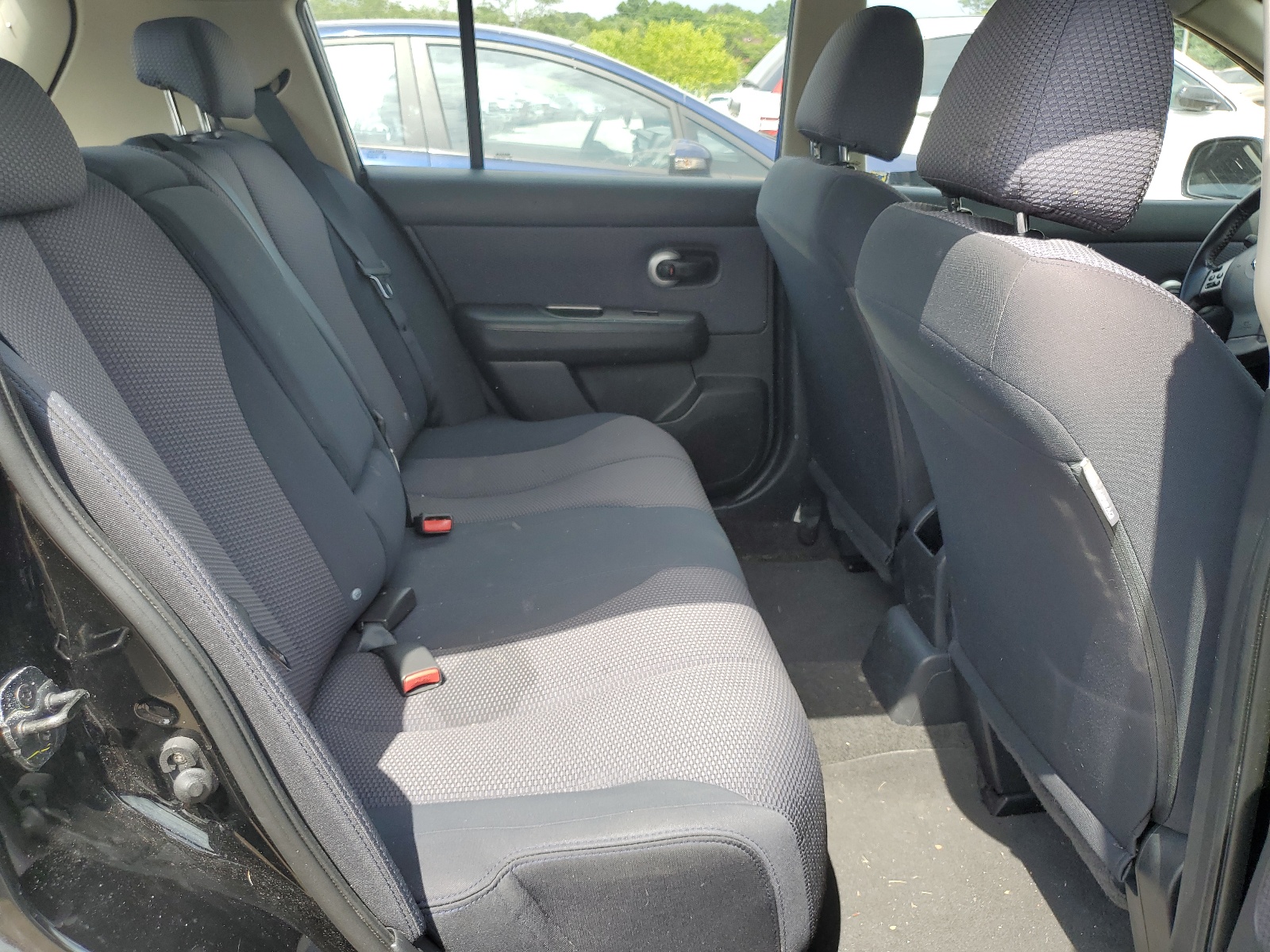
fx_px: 954
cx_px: 635
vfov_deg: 53.1
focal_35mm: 26
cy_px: 476
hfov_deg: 67.3
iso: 50
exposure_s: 1/769
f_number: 1.5
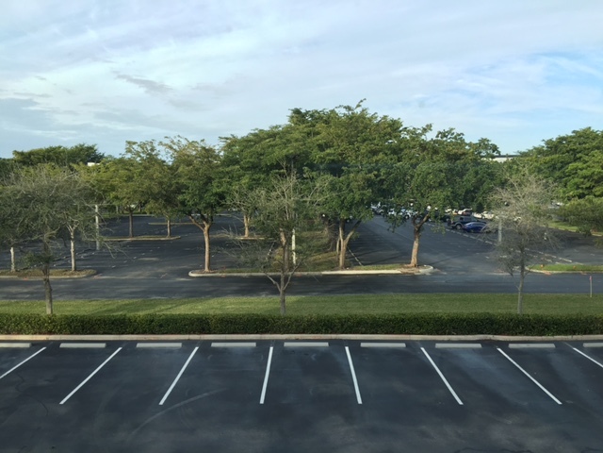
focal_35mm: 29
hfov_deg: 61.7
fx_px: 505
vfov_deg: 48.2
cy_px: 226
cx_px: 302
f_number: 2.2
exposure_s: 1/252
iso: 25
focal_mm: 4.15
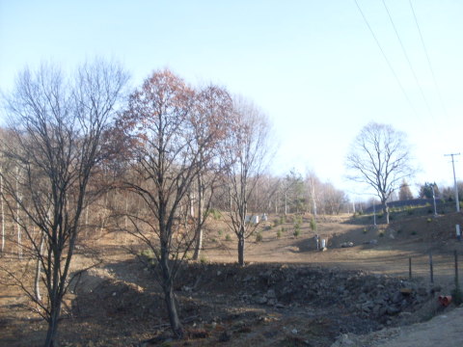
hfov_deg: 49.0
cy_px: 174
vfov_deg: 37.7
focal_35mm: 38
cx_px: 232
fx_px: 508
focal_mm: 6.3
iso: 80
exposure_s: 1/350
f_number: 2.8
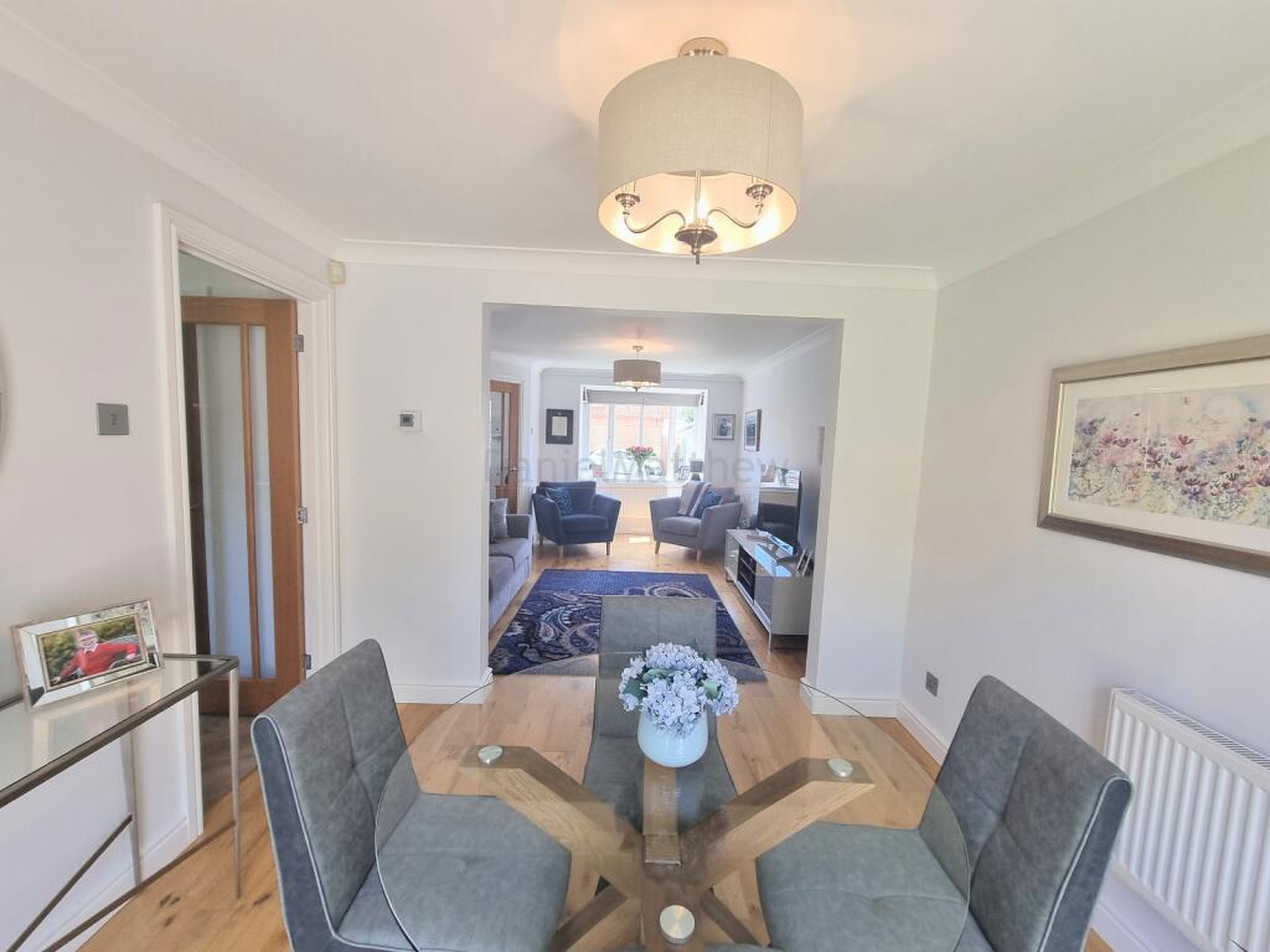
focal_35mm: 13
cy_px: 476
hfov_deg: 106.2
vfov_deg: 89.9
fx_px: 477
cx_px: 635
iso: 64
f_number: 2.2
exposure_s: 1/100
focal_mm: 2.2
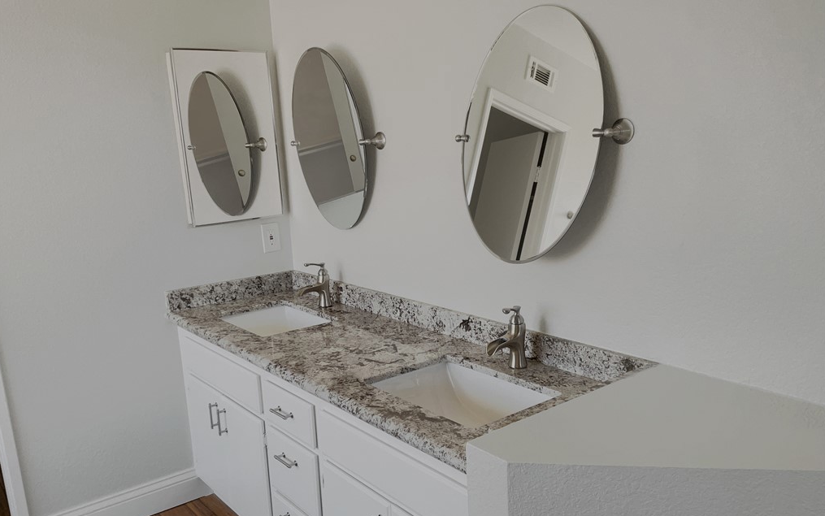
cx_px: 412
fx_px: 697
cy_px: 299
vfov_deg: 40.5
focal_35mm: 31
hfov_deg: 61.2
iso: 16
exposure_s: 1/415
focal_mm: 3
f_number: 1.8
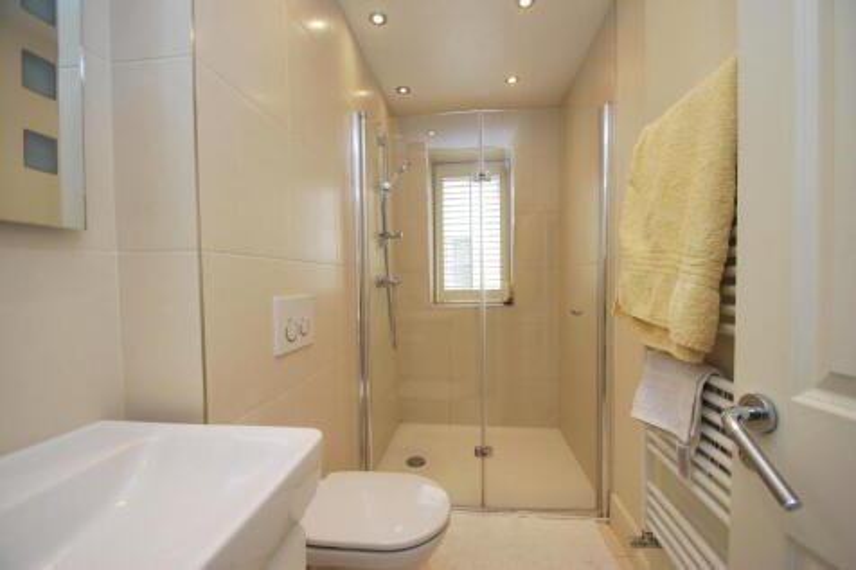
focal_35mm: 15
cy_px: 285
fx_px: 357
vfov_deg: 77.3
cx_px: 428
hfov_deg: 100.4
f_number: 3.5
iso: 100
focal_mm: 10
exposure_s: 1/25
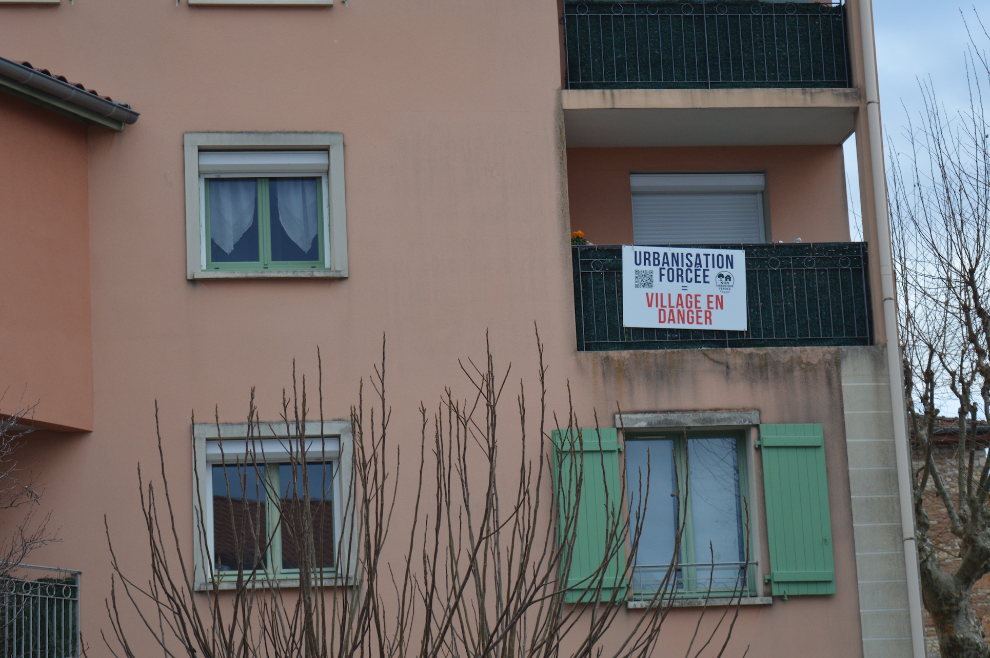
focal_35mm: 88
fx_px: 2405
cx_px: 511
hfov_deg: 23.3
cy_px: 322
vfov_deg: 15.6
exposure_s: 1/125
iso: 400
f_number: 5.6
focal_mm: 55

•••••

-- WHAT IS EXPECTED --
With pictures omitted, reproduce exactly the lines from the line containing "focal_35mm: 26" through the end of the data above.

-- SOLUTION TO THIS PROBLEM --
focal_35mm: 26
cy_px: 476
hfov_deg: 67.3
iso: 50
exposure_s: 1/769
f_number: 1.5
focal_35mm: 29
hfov_deg: 61.7
fx_px: 505
vfov_deg: 48.2
cy_px: 226
cx_px: 302
f_number: 2.2
exposure_s: 1/252
iso: 25
focal_mm: 4.15
hfov_deg: 49.0
cy_px: 174
vfov_deg: 37.7
focal_35mm: 38
cx_px: 232
fx_px: 508
focal_mm: 6.3
iso: 80
exposure_s: 1/350
f_number: 2.8
focal_35mm: 13
cy_px: 476
hfov_deg: 106.2
vfov_deg: 89.9
fx_px: 477
cx_px: 635
iso: 64
f_number: 2.2
exposure_s: 1/100
focal_mm: 2.2
cx_px: 412
fx_px: 697
cy_px: 299
vfov_deg: 40.5
focal_35mm: 31
hfov_deg: 61.2
iso: 16
exposure_s: 1/415
focal_mm: 3
f_number: 1.8
focal_35mm: 15
cy_px: 285
fx_px: 357
vfov_deg: 77.3
cx_px: 428
hfov_deg: 100.4
f_number: 3.5
iso: 100
focal_mm: 10
exposure_s: 1/25
focal_35mm: 88
fx_px: 2405
cx_px: 511
hfov_deg: 23.3
cy_px: 322
vfov_deg: 15.6
exposure_s: 1/125
iso: 400
f_number: 5.6
focal_mm: 55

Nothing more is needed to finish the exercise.